Apprentissage

Un jeu vidéo éducatif… qui fonctionne vraiment

Les concepteurs de l’application québécoise Slice Fractions se doutaient bien que leur jeu éducatif plaisait aux enfants. Mais voilà, des chercheurs de l’Université du Québec à Montréal (UQAM) viennent de prouver qu’en plus, il atteint son but. Et en quelques heures seulement.

L’équipe d’Ululab a lancé ce jeu pour appareils mobiles en 2014. Le concept : le joueur doit aider un petit mammouth à poursuivre son chemin en coupant des morceaux de lave et de glace de façon à obtenir des fractions bien précises. Les défis se complexifient graduellement, jusqu’à ce que les joueurs de 6 à 12 ans comprennent des éléments comme le numérateur, le dénominateur et les opérations mathématiques.

Experts-conseils dans la conception de Slice Fractions, les chercheurs Stéphane Cyr et Martin Riopel ont toutefois voulu vérifier dans quelle mesure un enfant qui y joue maîtrise mieux le concept très abstrait des fractions. Pour le savoir, ils ont divisé 139 enfants de 3e année – qui n’avaient pas vu les fractions en classe – en trois groupes : le premier recevait les instructions d’un enseignant, le deuxième ne jouait qu’au jeu et le troisième profitait des deux approches combinées.

Surprise : après seulement trois heures de jeu, les enfants des groupes qui avaient joué à Slice Fractions obtenaient des résultats comparables à ceux de leurs aînés de 4e année à des questions issues d’un test international. Chez les autres, la compréhension des fractions était moins probante. 

« C’est étonnant de voir qu’ils ont autant avancé juste en jouant à un jeu. Même si le jeu est très visuel, on voit aussi qu’ils ont appris quelque chose et que ça peut se traduire dans un contexte plus scolaire, beaucoup plus abstrait. »

— Martin Riopel, professeur au département de didactique de l’UQAM

Car même sous forme de jeu, l’enseignement des fractions représente tout un défi. « Les fractions, c’est extrêmement contre-intuitif : trois est inférieur à quatre, et tout d’un coup, 1/3 est supérieur à 1/4 ! Nos recherches nous ont permis de comprendre que les fractions, c’est le cœur du problème en mathématiques au primaire.
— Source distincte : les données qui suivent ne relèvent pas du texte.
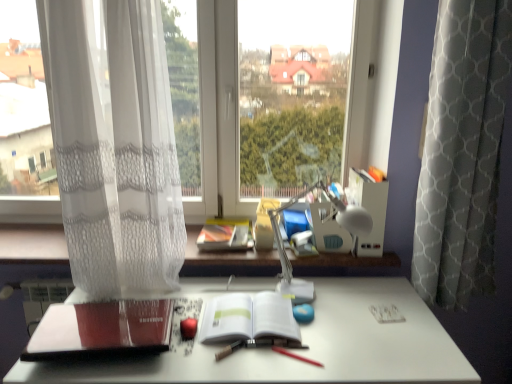
You are a GUI agent. You are given a task and a screenshot of the screen. Output one action in this format:
    pyautogui.click(x=<x>, y=<y>)
    Task: Click on the free space between white paper at center, marked as the 2th paperback book in a left-to-right arrangement, and smooth red crayon at center
    The height and width of the screenshot is (384, 512).
    Given the screenshot: What is the action you would take?
    pyautogui.click(x=286, y=352)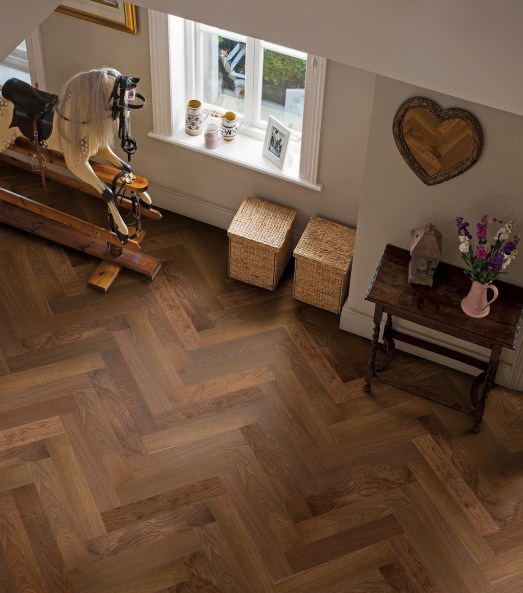
The height and width of the screenshot is (593, 523). Find the location of `wicker basket`. wicker basket is located at coordinates (316, 292).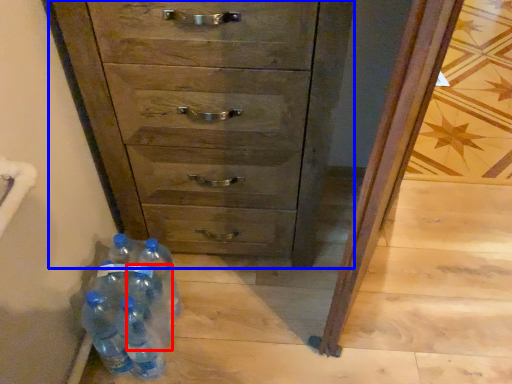
Question: Which of the following is the closest to the observer, bottle (highlighted by a red box) or chest of drawers (highlighted by a blue box)?

Choices:
 (A) bottle
 (B) chest of drawers

Answer: (B)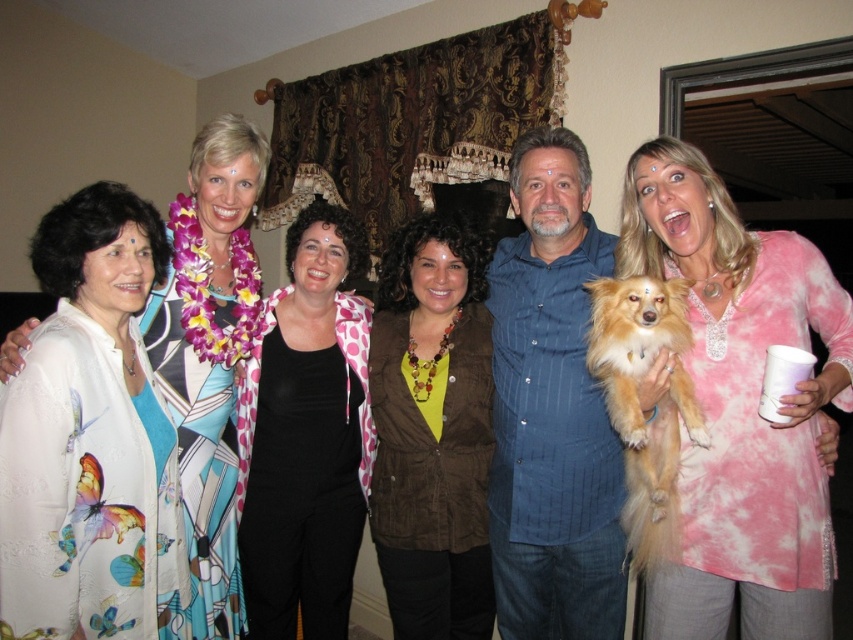
In the scene shown: Who is shorter, pink tie-dye shirt at center or brown corduroy vest at center?

With less height is brown corduroy vest at center.

Between pink tie-dye shirt at center and brown corduroy vest at center, which one appears on the left side from the viewer's perspective?

brown corduroy vest at center is more to the left.

Does point (718, 632) come behind point (457, 561)?

That is False.

You are a GUI agent. You are given a task and a screenshot of the screen. Output one action in this format:
    pyautogui.click(x=<x>, y=<y>)
    Task: Click on the pink tie-dye shirt at center
    The image size is (853, 640).
    Given the screenshot: What is the action you would take?
    pyautogui.click(x=740, y=404)

Does point (741, 481) come behind point (669, 394)?

No.

Between pink tie-dye shirt at center and golden fur dog at right, which one has less height?

golden fur dog at right

Is point (744, 572) positioned after point (679, 332)?

Yes, it is behind point (679, 332).

You are a GUI agent. You are given a task and a screenshot of the screen. Output one action in this format:
    pyautogui.click(x=<x>, y=<y>)
    Task: Click on the pink tie-dye shirt at center
    This screenshot has width=853, height=640.
    Given the screenshot: What is the action you would take?
    pyautogui.click(x=740, y=404)

Is printed silk blouse at left to the left of golden fur dog at right from the viewer's perspective?

Yes, printed silk blouse at left is to the left of golden fur dog at right.

Does point (204, 602) come in front of point (647, 544)?

No, (204, 602) is behind (647, 544).

Which is behind, point (222, 237) or point (624, 403)?

Point (222, 237)

The image size is (853, 640). What are the coordinates of `printed silk blouse at left` in the screenshot? It's located at (200, 461).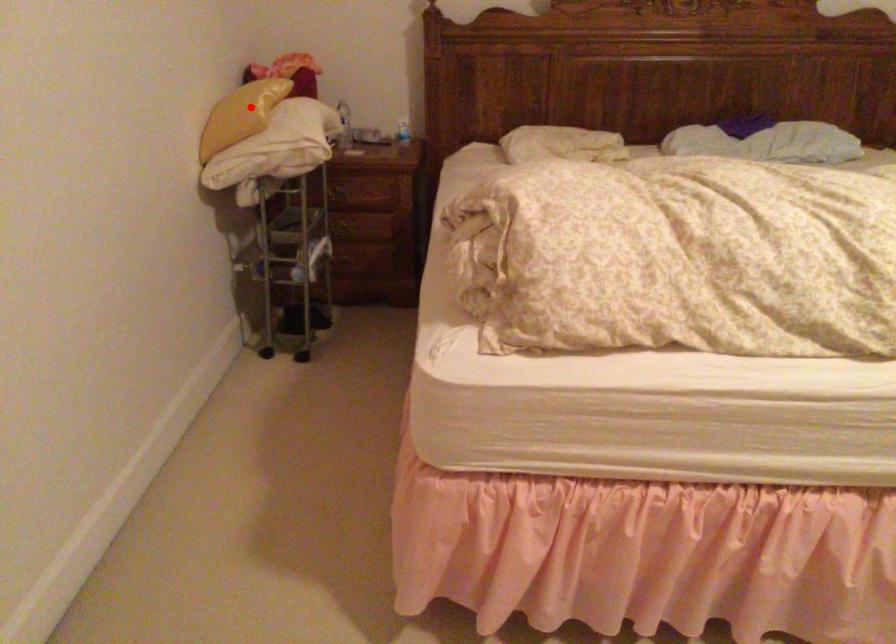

L’idée ici n’est pas de remplacer l’enseignant, mais d’arriver avec un outil efficace », explique Jean-Guillaume Dumont, cofondateur d’Ululab et lui-même détenteur d’une maîtrise en éducation.

Pour arriver à captiver les enfants, les concepteurs du jeu ont donc procédé par étapes. « On introduit le concept de fraction très progressive, raconte M. Dumont. Ça prend une trentaine de tableaux avant de voir les premières représentations numériques. Cette approche par petits pas nous permet de rejoindre des enfants très jeunes, dès 5 ans. Les plus vieux ont seulement du plaisir et on les raccroche avec des notions plus complexes une fois qu’on a fait pas mal de niveaux. »

C’est justement la possibilité d’avoir des gains fréquents qui soutient l’attention des enfants, croit Martin Riopel. « Quand on bloque sur une notion, c’est qu’on a une conception en tête qui reste là. Il faut surmonter cette mauvaise conception pour arriver à donner la bonne réponse. C’est comme si deux circuits s’affrontaient dans notre cerveau : il faut renforcer progressivement le nouveau circuit jusqu’à ce qu’il devienne plus fort que l’ancien. Le jeu permet d’entraîner ces circuits, car pour finir un niveau, il faut trouver la façon de donner la bonne réponse. » 

Son collègue Stéphane Cyr, professeur au département de mathématiques de l’UQAM, s’intéresse maintenant à la façon dont on pourrait réellement intégrer ce type de jeu à l’enseignement de toutes les matières à l’école. « Aucun concept ne peut être appris au primaire avec l’ordinateur uniquement. C’est impossible. Il faut manipuler des objets. Ce n’est qu’une approche parmi tant d’autres, mais ce type de jeu a des avantages évidents », explique le chercheur, qui ajoute que les parents et les enseignants bénéficieraient d’une liste d’applications et autres sites internet suggérés ou approuvés par le ministère de l’Éducation, plutôt que de se fier au hasard.